Fallen Founder: The Life of Aaron Burr
By Nancy Isenberg; Viking, 518 pages, $29.95
Talk about a historical figure who needs a makeover. Aaron Burr killed one of the nation’s most important founders, lost several key elections and is now often relegated to being a historical footnote.
In an era when both popular and scholarly writers have taken a fresh look at most of the Founding Fathers, Burr has usually been treated as an adjunct to the lives and careers of others. Biographers of Alexander Hamilton and Thomas Jefferson often devote a lot of space to Burr, but the accounts of him are generally unflattering.
Fortunately for Burr, his literary ship has come in.
Nancy Isenberg, a history professor at the University of Tulsa, has produced a glowing portrait of Burr that is a valiant attempt to right what she sees as the historical wrong.
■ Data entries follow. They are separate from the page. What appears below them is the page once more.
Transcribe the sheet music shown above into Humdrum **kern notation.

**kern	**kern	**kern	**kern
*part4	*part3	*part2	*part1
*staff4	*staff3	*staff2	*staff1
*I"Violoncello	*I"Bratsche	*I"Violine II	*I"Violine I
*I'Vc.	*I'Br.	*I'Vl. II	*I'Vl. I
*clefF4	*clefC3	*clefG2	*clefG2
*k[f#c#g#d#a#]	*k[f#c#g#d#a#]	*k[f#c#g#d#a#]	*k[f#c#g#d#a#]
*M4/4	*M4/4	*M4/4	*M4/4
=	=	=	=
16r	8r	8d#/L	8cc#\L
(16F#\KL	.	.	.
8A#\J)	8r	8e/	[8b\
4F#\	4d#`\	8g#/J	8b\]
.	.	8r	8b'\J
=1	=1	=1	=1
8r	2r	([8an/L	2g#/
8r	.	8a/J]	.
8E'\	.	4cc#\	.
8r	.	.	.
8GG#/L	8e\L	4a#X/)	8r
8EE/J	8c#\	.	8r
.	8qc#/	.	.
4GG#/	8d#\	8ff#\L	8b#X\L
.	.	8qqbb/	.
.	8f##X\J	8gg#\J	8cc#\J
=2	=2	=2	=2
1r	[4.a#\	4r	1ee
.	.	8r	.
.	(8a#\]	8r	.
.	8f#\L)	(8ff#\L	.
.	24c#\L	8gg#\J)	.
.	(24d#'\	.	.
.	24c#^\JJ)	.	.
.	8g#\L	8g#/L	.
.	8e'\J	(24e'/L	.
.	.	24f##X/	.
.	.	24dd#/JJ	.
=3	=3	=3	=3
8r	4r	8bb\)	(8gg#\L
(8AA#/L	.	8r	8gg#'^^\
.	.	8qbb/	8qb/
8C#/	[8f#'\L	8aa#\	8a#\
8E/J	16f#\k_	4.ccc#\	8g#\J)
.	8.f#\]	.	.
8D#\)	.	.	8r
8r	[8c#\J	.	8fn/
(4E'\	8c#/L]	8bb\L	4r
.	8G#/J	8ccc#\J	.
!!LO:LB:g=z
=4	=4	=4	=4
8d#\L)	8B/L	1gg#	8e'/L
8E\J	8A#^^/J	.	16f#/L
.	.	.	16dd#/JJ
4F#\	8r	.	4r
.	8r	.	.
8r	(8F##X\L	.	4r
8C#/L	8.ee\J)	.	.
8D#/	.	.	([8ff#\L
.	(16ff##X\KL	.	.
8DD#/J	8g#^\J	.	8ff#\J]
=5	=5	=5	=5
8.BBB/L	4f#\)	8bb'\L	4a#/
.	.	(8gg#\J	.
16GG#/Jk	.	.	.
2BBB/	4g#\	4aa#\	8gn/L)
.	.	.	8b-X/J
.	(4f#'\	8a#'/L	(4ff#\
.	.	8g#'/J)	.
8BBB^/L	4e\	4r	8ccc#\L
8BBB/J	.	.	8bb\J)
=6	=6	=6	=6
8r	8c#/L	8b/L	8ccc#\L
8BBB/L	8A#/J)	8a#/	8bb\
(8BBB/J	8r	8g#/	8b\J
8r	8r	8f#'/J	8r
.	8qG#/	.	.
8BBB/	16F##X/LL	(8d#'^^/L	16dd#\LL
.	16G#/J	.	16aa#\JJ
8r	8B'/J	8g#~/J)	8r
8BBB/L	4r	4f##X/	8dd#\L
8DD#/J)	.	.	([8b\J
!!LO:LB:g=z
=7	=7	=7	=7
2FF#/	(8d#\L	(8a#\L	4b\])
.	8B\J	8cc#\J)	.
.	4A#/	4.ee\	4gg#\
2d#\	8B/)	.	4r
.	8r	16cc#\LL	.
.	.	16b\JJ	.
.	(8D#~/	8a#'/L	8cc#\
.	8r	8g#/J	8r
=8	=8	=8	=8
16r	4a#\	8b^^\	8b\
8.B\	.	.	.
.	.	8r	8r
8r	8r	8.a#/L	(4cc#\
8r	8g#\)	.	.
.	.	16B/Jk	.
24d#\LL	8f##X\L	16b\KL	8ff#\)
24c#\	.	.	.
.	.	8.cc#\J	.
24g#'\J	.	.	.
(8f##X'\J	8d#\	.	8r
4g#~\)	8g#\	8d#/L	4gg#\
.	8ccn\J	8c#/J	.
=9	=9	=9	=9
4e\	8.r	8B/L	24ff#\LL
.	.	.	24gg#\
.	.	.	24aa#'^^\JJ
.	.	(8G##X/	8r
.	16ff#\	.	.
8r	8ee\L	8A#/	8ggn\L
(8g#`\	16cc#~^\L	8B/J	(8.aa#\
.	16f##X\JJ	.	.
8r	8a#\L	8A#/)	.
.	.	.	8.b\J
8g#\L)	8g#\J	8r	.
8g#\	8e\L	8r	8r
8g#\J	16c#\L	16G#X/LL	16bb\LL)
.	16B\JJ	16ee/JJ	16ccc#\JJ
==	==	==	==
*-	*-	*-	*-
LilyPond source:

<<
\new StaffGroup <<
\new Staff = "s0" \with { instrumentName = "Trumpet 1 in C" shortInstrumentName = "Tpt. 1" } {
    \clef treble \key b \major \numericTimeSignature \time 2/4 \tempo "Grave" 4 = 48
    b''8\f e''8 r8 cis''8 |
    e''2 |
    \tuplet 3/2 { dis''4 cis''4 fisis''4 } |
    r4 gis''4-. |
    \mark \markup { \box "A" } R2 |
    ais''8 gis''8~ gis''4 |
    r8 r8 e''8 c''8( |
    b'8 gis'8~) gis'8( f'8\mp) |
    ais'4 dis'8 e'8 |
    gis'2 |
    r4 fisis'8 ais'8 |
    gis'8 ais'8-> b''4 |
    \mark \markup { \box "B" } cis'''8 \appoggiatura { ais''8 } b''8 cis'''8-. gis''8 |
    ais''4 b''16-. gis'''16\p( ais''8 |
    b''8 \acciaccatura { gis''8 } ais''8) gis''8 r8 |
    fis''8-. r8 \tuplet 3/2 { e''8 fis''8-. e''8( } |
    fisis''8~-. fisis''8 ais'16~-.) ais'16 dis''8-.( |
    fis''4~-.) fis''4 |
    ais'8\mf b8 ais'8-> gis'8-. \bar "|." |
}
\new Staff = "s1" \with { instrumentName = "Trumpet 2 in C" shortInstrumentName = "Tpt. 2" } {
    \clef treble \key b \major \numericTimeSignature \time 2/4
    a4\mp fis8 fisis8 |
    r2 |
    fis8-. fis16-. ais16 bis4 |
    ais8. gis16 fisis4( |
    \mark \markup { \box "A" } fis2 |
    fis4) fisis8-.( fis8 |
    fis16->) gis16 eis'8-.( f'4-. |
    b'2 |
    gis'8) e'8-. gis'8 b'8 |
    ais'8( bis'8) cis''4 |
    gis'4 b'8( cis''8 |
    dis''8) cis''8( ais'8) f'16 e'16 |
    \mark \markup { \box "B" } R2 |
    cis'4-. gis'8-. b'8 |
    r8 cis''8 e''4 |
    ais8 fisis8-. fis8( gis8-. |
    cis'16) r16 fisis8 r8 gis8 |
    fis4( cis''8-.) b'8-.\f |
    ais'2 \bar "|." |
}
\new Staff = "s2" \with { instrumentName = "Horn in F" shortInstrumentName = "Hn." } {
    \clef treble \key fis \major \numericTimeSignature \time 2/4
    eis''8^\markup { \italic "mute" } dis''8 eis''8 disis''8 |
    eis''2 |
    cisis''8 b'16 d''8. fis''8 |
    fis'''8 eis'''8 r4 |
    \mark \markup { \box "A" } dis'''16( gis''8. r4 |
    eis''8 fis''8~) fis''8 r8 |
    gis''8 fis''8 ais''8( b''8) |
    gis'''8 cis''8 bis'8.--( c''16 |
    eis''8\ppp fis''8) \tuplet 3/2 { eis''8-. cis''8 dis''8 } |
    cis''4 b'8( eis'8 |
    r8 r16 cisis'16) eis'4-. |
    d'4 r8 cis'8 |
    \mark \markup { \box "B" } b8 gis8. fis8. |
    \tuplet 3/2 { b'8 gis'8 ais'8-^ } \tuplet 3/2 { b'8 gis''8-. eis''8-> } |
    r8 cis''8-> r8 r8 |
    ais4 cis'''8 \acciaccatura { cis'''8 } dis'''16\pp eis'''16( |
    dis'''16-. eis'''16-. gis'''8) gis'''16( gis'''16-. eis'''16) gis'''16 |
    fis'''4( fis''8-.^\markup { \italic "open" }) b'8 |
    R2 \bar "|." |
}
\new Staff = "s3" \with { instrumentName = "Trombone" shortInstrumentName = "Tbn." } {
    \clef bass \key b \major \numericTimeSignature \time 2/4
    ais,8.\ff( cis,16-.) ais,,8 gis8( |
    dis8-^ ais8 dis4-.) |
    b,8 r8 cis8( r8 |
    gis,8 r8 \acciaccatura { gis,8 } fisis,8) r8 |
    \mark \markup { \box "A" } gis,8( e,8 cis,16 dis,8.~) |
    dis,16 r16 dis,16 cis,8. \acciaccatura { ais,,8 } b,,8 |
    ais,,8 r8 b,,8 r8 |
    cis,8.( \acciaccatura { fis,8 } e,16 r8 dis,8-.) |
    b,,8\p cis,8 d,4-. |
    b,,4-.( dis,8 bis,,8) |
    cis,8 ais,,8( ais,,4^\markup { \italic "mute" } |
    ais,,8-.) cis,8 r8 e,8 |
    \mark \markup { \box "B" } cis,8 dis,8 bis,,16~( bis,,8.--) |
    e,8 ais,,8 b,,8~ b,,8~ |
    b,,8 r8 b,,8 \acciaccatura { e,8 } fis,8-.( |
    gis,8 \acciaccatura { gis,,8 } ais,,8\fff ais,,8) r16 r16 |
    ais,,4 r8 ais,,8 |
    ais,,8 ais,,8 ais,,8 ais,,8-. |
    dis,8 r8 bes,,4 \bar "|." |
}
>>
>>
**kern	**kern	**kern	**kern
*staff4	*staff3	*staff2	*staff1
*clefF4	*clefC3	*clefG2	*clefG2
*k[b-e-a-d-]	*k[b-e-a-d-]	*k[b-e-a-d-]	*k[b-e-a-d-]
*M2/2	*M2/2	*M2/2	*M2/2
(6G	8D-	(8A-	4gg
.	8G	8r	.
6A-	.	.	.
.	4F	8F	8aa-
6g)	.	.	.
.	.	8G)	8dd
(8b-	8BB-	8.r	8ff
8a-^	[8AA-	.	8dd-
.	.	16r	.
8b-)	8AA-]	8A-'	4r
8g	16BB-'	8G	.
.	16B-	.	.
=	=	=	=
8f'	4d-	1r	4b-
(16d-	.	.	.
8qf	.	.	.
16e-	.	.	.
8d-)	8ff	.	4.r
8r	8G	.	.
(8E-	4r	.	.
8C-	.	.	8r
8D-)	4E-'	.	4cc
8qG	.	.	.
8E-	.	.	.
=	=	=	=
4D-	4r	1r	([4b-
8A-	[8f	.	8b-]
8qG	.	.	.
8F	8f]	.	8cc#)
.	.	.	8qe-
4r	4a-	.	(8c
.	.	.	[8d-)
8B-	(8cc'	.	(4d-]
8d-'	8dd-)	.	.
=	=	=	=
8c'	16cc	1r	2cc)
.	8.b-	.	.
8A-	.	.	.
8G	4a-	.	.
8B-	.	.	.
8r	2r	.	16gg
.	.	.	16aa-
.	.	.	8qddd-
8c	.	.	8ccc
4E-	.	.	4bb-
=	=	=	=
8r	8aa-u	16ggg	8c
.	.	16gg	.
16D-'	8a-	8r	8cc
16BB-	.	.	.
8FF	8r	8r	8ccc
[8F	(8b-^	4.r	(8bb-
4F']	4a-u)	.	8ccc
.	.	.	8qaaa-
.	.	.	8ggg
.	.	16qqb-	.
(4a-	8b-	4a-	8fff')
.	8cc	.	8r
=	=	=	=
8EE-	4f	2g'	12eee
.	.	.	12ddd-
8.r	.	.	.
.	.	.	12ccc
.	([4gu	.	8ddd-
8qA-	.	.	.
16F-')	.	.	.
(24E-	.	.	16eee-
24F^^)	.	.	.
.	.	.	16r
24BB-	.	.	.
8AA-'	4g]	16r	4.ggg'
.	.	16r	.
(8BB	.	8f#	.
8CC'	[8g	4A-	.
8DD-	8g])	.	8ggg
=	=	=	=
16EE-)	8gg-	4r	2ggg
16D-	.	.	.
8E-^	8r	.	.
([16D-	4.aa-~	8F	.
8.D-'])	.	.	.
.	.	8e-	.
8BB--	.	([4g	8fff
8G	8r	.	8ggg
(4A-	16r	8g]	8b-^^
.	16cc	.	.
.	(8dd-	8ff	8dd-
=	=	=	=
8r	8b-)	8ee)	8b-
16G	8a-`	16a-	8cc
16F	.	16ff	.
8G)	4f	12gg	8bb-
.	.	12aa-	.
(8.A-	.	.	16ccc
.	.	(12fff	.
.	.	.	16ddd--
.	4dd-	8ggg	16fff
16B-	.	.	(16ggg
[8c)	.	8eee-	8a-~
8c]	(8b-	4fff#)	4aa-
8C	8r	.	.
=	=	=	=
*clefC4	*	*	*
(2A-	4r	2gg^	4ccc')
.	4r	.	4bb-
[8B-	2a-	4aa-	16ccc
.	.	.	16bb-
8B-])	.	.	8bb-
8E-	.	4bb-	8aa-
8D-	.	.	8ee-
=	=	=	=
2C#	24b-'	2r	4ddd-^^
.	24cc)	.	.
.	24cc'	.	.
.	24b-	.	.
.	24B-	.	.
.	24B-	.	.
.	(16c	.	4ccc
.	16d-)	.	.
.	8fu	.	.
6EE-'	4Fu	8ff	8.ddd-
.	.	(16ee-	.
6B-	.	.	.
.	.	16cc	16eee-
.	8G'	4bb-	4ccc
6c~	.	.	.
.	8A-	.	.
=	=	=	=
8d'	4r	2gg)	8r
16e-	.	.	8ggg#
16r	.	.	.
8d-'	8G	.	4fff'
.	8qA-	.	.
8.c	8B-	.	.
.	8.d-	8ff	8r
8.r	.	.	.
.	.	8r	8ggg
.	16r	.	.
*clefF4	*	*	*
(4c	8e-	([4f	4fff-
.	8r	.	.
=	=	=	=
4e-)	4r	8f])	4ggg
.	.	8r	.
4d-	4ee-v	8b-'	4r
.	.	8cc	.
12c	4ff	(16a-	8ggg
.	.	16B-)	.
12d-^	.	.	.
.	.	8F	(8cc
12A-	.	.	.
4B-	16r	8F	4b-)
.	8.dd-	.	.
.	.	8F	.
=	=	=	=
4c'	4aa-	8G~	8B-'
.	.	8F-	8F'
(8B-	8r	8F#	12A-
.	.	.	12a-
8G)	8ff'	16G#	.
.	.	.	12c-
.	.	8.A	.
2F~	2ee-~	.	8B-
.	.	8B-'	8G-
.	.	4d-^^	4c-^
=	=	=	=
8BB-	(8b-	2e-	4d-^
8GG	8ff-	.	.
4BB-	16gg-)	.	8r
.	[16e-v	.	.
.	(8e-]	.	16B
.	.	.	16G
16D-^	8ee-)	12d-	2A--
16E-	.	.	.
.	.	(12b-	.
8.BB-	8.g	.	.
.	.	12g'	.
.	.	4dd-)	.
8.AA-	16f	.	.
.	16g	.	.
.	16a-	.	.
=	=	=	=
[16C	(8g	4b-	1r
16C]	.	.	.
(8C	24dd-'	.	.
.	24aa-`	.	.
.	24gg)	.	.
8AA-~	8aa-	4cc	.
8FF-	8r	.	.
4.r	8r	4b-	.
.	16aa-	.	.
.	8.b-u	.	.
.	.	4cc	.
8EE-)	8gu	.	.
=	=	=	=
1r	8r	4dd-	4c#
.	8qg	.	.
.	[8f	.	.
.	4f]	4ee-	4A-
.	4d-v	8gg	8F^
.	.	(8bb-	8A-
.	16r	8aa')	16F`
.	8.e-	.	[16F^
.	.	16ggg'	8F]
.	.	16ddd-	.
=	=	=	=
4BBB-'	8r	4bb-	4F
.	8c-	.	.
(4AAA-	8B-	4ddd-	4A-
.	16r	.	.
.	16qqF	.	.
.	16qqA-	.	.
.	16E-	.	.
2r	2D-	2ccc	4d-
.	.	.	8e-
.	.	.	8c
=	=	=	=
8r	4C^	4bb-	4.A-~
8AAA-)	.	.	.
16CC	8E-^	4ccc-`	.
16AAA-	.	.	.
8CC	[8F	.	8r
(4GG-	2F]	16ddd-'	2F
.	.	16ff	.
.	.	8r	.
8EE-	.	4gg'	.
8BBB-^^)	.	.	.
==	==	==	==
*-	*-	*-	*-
Unfortunately, the turgid writing style of Fallen Founder: The Life of Aaron Burr detracts from its overall effectiveness.
Isenberg thoroughly portrays the political environment at a time when the nation’s future well being was anything but a done deal. She is a bit too much of a Burr booster and describes him “as far more sincere, and far more enlightened, than he has been given credit for.” But when she puts away her literary pompoms we learn quite a bit about Burr.
Personally, he was a collection of contradictions. For example, Isenberg calls Burr a feminist—giving his daughter an education that was generally reserved for boys— yet he was also a womanizer whose relationships gave fodder to his opponents. Politically, Burr held several important state and federal offices, but for reasons of his own doing and the power of his political foes, he never made it to the top jobs he desired, such as president of the United States or governor of New York.
Burr was Thomas Jefferson’s first vice president and helped provide some of the electoral votes needed to ensure that Jefferson won the presidency in 1800. But when Burr’s political missteps were seen as a liability, he was dropped from the ticket for Jefferson’s second term. Isenberg accuses Jefferson of stabbing Burr in the back while trying to keep his fingerprints off the maneuver. “The president tried to have it both ways: appearing aloof while subtly pulling the strings,’’ she writes.
Burr and Hamilton were longtime rivals, but it was Hamilton’s spreading rumors about Burr while he was vice president that triggered the series of events that led to their legendary duel, in which Hamilton was killed. Isenberg contends that Hamilton had engaged in a 10-year effort to engineer Burr’s political assassination. She portrays Burr as having taken the high road and not being as vindictive or Machiavellian as his political rival.
After the duel, Burr became a fugitive. In 1807 he was charged with treason for his involvement in a plot to separate newly acquired western territories from the United States. Burr was acquitted, but he spent the remaining years of his life moving throughout the United States and Europe, a tragic figure never able to enjoy much happiness.
Burr’s rich life is a wonderful prism through which one can understand a complicated and important era in American history. Isenberg’s historical insights make Fallen Founder worth reading. A more balanced approach coupled with better writing, however, would have made for a more compelling narrative.